Fork me on GitHub

what are some best practices for submitting "permanent", streaming jobs to onyx in production ? do people run a central agent that monitor task submission ?


(i have a workflow that should continuously read from kafka, and write to datomic, and ideally there is exactly one instance of this job running at all times)


@lmergen dunno about others, but i just submit the job manually and then put monitoring messages through the kafka topic every second (which trigger completion notifications on a NATS topic) to make sure it's still alive


okay, that makes sense for monitoring. do you have systems in place that then restart the job once it's down ? or is that a manual process ?

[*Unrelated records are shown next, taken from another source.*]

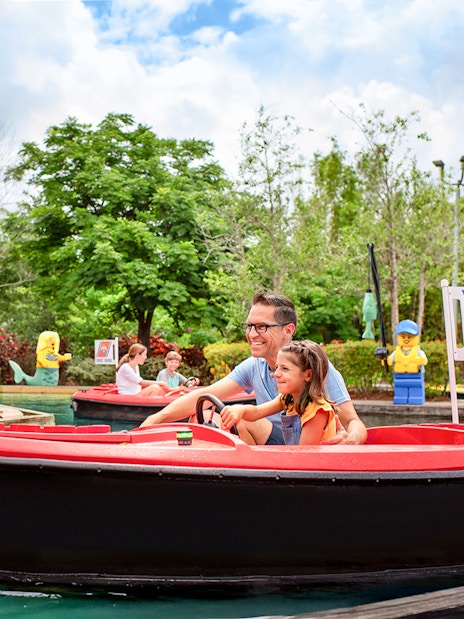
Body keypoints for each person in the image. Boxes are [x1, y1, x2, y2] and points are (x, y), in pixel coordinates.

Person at [140, 292, 367, 446]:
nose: (251, 334)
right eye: (249, 326)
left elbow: (353, 421)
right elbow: (204, 396)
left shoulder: (313, 367)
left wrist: (353, 438)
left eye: (261, 327)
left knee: (242, 419)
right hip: (274, 447)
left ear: (288, 330)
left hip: (307, 452)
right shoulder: (254, 366)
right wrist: (155, 419)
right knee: (201, 417)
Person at [220, 340, 336, 445]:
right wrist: (240, 410)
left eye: (285, 369)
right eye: (277, 367)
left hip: (309, 464)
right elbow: (257, 412)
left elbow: (304, 456)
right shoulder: (287, 398)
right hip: (294, 457)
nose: (276, 374)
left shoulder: (317, 411)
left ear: (308, 375)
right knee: (239, 420)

@lmergen It would be interesting to see how users deal with versioning of the job like when you fix bugs, deal with new data etc.


Would be interesting


yes, although i think the problem with versioning is not specific to onyx, but just general datawarehousing


i'm not sure whether my intuition is right, but i feel that the direction we're going is to allow multiple versions of the same data to co-exist next to each other.

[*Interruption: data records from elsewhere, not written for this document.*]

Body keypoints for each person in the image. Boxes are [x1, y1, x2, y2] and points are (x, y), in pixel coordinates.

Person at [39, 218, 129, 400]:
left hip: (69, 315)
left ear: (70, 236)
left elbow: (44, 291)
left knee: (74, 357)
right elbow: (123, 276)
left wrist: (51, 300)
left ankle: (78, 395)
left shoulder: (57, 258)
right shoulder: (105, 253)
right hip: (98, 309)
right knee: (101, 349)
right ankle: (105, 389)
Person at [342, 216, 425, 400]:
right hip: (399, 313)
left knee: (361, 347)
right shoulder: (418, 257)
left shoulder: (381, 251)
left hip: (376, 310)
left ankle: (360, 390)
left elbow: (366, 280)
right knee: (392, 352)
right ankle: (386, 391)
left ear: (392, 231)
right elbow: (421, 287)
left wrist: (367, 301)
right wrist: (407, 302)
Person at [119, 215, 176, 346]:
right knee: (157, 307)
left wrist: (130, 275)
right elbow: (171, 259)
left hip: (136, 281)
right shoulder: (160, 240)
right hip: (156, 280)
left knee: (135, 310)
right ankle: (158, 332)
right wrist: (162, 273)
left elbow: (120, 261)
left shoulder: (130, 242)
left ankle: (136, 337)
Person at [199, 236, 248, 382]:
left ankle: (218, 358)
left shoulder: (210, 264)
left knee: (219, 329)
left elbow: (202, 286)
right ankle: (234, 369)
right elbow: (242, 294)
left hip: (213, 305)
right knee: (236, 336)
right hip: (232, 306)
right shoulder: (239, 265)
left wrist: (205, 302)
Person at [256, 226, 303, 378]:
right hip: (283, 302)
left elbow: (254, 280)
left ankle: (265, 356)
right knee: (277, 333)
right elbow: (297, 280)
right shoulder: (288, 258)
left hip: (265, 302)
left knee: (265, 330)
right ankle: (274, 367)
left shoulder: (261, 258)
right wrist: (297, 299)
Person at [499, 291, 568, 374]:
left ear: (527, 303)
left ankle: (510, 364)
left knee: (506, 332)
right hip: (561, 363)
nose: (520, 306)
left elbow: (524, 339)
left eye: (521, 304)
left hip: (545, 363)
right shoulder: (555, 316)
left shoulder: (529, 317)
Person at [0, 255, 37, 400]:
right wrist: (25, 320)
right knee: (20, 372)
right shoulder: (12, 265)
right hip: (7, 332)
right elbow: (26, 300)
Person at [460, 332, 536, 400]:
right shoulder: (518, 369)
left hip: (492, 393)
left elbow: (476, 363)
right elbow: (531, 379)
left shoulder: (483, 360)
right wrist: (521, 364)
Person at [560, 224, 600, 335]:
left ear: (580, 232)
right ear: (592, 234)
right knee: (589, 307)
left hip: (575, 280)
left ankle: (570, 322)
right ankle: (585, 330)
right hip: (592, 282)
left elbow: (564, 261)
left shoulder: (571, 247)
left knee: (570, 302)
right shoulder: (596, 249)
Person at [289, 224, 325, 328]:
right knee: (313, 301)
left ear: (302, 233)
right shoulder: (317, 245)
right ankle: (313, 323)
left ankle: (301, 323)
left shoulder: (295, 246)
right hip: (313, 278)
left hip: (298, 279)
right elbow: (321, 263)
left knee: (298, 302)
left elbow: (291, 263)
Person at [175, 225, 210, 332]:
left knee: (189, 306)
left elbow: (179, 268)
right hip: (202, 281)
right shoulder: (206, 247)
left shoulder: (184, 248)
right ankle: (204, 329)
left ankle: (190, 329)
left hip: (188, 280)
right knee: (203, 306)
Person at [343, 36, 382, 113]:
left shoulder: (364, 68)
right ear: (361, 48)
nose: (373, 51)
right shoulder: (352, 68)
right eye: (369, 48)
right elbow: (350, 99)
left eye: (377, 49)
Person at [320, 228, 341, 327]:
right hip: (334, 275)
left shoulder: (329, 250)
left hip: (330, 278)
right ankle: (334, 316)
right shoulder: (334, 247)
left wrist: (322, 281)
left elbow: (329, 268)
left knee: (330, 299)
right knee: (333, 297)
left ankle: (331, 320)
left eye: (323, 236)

but this is only one approach. you can also require converting the version of the data to be converted up all the time.


what i'm more interested in is how to make sure that all kafka input is consumed at-least-once by onyx, and a best-effort mechanism to have exactly one instance of the job running at the same time


i feel like i'm probably going to have to write some plumbing logic on top of this myself, but i can't be the only one dealing with this... but it's terribly hard to find existing solutions for this in onyx


are there any "big" kafka + onyx demo / production projects ?


@lmergen That is exactly the problem that we’re solving with Pyroclast - our commercial product on top of Onyx. There are a lot of problems that can’t be solved with Onyx alone and need to be taken care of all the app level - particularly migrating state across running jobs for upgrades or on failure.

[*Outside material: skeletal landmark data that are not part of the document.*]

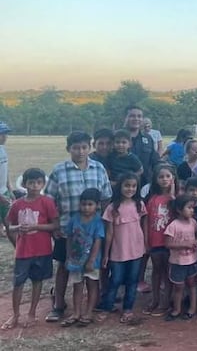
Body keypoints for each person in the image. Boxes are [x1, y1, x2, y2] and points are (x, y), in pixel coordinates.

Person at [45, 131, 112, 323]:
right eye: (75, 147)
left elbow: (106, 197)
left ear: (89, 148)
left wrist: (106, 225)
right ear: (68, 149)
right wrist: (55, 224)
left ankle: (91, 307)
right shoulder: (59, 171)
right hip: (67, 229)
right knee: (64, 267)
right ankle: (58, 305)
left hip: (92, 232)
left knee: (93, 270)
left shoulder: (98, 168)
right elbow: (50, 200)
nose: (80, 151)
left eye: (84, 147)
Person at [2, 168, 58, 330]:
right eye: (31, 182)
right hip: (23, 251)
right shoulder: (17, 204)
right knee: (18, 283)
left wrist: (36, 226)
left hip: (42, 250)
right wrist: (18, 227)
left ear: (43, 183)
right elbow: (8, 227)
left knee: (37, 281)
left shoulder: (47, 202)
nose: (35, 186)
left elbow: (54, 224)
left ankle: (32, 313)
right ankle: (15, 314)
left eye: (38, 182)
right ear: (24, 184)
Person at [101, 173, 146, 324]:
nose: (130, 189)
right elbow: (109, 233)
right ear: (119, 187)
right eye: (127, 185)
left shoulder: (139, 205)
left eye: (133, 186)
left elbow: (143, 225)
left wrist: (145, 243)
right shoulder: (112, 208)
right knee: (115, 280)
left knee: (132, 281)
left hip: (136, 250)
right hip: (118, 251)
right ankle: (107, 307)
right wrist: (106, 253)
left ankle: (128, 309)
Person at [60, 188, 103, 328]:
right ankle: (76, 312)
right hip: (75, 260)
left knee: (92, 285)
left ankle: (89, 312)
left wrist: (91, 260)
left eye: (90, 204)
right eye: (83, 204)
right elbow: (69, 238)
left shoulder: (98, 221)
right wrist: (67, 257)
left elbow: (98, 241)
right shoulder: (74, 219)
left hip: (92, 261)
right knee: (77, 286)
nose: (86, 207)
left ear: (97, 205)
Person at [142, 165, 176, 316]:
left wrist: (174, 194)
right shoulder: (152, 199)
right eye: (161, 177)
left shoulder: (175, 199)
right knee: (156, 270)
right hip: (155, 240)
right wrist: (146, 240)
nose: (164, 179)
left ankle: (166, 300)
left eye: (168, 176)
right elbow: (146, 220)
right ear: (156, 180)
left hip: (170, 242)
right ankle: (155, 298)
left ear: (173, 178)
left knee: (168, 271)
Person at [163, 194, 197, 321]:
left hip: (191, 260)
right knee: (178, 286)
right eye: (189, 207)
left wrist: (196, 244)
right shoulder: (173, 225)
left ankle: (192, 308)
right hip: (177, 262)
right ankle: (177, 309)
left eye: (192, 208)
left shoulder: (193, 223)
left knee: (192, 284)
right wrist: (185, 244)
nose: (192, 210)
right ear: (179, 209)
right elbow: (167, 243)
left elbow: (196, 237)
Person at [124, 106, 160, 187]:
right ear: (125, 118)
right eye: (132, 116)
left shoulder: (148, 138)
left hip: (144, 185)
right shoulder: (117, 138)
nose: (136, 119)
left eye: (139, 116)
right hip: (122, 186)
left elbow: (155, 161)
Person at [0, 122, 12, 238]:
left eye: (5, 134)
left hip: (3, 190)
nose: (5, 137)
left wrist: (9, 188)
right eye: (1, 134)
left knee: (7, 216)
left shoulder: (2, 149)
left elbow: (5, 169)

It’s a hard problem in general, either with Onyx/Spark/Storm or whatever.


What’s neat is that it’s possible to examine two Onyx jobs and hint at what needs to happen to safely migrate state from one to the other - either via a full input replay, checkpoint recovery, or running jobs concurrently until one is caught up with the other for zero-downtime.


@lmergen mergen <<are there any "big" kafka + onyx demo / production projects>> Happy to talk about my experiences.


that sounds really nice. sounds like a problem that should be handled by an event store, though, not necessarily the data processing framework (although they sometimes blend over into each other)


@lmergen Yeah, precisely. Wish I had more for you here, but that’s the idea. A lot of the responsibility of getting the correct answer comes down to where the materialized state is being stored and how it’s updated.

Drew Verlee20:03:29

tiny question, whats the strategy for joining together several predicates using an boolean operator like or or and. sense those are macros i’m not sure how to build something that lets another piece pass in or choose between the two.

Drew Verlee20:03:31

oh, thats straight foward